• PASSAGE FOR REVIEW:

* * *

This Thanksgiving, my daughter, son-in-law, and two youngest grandchildren visited us for the first time in our new home since my spouse and I moved almost eight-hundred miles away from them three and a half years ago. I currently supervise a chaplaincy program at a small Christian college. A couple of years ago, in order to allow a group of pagan students to have an opportunity to meet officially on campus, and therefore to exist as a group at all on a purportedly religiously-inclusive campus, and because no other member of the staff or faculty had the courage to assume this role, I agreed to serve as the faculty advisor for this group. As one might expect, though, many of the conservative and fundamentalist Christians on campus (students, staff, and faculty) genuinely opposed, and even now continue to challenge, my action—often questioning whether or not I am Christian at all. Despite the difficulties that I have experienced for that decision, I possess and have communicated solid theological and institutional rationales to support my position and justify my actions in this regard.
Other members of our staff, however, recently invited my wife and I to a costume party at Halloween. We decided to attend the party: my wife dressed as a beautiful witch and I dressed as Edgar Allen Poe’s Raven. We had a wonderful time.
During the Thanksgiving visit from my first child and her precious family, we have had many enjoyable experiences. Among those experiences, we built a campfire late yesterday afternoon, on which after dark I later roasted marshmallows with my grandsons.

* * *

• REQUIRED ACTIONS:
A. In the Thanksgiving essay, what costume did the writer wear to the Halloween party?
B. List every family member the Thanksgiving essay says came to visit for Thanksgiving.

* * *

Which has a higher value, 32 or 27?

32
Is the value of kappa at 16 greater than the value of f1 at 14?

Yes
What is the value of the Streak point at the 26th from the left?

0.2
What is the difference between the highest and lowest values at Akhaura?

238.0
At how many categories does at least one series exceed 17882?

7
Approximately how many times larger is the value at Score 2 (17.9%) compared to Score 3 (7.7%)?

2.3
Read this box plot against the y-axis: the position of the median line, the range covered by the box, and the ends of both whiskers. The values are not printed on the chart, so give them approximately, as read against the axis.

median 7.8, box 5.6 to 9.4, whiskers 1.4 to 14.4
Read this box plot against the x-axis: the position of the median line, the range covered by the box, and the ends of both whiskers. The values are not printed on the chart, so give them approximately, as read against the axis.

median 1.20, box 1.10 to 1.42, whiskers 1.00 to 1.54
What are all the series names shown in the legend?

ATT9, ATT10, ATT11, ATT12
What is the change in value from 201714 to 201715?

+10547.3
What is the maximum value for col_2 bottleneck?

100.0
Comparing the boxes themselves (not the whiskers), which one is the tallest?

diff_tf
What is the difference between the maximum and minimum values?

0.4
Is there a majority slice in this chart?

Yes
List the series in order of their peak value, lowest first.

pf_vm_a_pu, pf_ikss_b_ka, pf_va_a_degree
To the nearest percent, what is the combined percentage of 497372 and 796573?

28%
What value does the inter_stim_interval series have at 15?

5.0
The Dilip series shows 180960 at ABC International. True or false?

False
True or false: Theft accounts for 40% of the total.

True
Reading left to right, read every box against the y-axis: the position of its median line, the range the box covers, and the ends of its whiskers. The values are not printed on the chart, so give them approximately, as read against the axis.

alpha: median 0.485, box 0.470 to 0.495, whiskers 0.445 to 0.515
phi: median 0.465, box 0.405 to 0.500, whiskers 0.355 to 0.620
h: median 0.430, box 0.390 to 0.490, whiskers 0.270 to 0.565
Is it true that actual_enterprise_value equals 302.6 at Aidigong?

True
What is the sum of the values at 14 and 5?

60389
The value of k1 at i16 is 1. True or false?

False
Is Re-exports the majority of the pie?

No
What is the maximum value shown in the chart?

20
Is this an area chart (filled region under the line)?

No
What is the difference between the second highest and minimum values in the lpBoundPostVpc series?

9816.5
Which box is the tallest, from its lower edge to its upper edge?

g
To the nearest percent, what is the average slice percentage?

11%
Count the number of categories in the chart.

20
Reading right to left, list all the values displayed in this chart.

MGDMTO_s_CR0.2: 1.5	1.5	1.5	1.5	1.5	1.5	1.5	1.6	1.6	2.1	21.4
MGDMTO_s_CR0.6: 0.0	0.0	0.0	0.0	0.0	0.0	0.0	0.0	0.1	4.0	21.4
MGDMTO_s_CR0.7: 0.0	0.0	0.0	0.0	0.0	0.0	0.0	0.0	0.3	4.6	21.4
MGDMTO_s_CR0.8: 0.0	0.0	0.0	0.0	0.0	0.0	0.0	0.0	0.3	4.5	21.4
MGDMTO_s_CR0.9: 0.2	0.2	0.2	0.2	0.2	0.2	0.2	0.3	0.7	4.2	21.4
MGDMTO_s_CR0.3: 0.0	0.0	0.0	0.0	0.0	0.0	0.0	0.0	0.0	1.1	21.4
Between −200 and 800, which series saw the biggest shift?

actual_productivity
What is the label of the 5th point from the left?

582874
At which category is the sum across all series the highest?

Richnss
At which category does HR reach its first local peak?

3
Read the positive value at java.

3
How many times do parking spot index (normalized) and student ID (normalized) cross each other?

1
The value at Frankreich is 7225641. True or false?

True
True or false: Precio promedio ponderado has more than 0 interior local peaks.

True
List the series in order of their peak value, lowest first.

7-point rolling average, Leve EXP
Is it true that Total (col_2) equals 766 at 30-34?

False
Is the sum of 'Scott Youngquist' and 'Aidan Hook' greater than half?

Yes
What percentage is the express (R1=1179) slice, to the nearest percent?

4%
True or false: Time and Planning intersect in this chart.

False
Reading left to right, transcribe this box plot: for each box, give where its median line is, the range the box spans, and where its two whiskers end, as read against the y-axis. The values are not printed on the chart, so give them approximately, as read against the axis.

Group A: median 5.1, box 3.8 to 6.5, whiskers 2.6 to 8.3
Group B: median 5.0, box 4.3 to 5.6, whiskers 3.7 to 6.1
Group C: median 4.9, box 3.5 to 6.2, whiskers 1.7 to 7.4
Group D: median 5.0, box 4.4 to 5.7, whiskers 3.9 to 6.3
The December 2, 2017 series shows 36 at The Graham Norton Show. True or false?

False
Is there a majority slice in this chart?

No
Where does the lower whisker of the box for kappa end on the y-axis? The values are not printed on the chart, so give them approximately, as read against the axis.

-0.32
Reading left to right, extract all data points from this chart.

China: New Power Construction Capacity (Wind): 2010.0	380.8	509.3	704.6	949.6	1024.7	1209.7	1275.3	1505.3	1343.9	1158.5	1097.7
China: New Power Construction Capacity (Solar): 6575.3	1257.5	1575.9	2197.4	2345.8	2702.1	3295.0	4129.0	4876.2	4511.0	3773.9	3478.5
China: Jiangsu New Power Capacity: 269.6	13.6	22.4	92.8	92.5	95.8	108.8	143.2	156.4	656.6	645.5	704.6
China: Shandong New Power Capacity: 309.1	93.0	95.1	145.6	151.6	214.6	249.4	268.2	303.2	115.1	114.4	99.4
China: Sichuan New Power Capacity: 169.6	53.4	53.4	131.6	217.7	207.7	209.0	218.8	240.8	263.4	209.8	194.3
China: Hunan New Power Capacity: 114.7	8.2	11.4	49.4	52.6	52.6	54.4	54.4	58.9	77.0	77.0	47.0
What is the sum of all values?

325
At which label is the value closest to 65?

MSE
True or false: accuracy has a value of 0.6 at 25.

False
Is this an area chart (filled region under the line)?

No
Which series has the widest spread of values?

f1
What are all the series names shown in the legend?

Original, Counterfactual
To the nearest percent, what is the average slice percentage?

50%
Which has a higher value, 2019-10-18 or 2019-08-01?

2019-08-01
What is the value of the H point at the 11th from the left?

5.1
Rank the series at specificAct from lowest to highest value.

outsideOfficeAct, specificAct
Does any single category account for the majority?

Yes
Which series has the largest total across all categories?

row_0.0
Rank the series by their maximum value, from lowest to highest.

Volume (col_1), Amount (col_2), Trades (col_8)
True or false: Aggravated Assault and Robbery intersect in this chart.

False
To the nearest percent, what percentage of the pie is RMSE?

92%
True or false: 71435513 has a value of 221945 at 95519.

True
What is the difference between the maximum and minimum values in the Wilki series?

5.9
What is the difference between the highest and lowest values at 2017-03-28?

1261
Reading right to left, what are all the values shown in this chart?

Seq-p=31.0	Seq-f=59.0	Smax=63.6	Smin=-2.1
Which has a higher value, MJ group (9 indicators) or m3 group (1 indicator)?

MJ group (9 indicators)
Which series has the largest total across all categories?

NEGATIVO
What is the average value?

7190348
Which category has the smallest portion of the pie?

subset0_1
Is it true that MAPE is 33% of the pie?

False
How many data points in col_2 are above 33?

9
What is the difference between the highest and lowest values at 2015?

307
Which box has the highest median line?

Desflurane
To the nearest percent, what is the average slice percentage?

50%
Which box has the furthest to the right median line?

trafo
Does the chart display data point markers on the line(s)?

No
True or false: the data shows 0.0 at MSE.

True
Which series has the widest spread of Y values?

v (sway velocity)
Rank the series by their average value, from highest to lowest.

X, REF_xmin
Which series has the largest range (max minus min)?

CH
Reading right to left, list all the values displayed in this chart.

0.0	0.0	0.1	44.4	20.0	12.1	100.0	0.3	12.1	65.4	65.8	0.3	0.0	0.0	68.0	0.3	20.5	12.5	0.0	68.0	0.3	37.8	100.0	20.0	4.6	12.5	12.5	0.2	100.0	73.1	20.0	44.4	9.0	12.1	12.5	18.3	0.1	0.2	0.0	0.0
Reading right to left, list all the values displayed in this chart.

* * *

• TASK SOLUTIONS:
A. Edgar Allen Poe's Raven.

B. The writer's daughter, son-in-law, and two youngest grandchildren.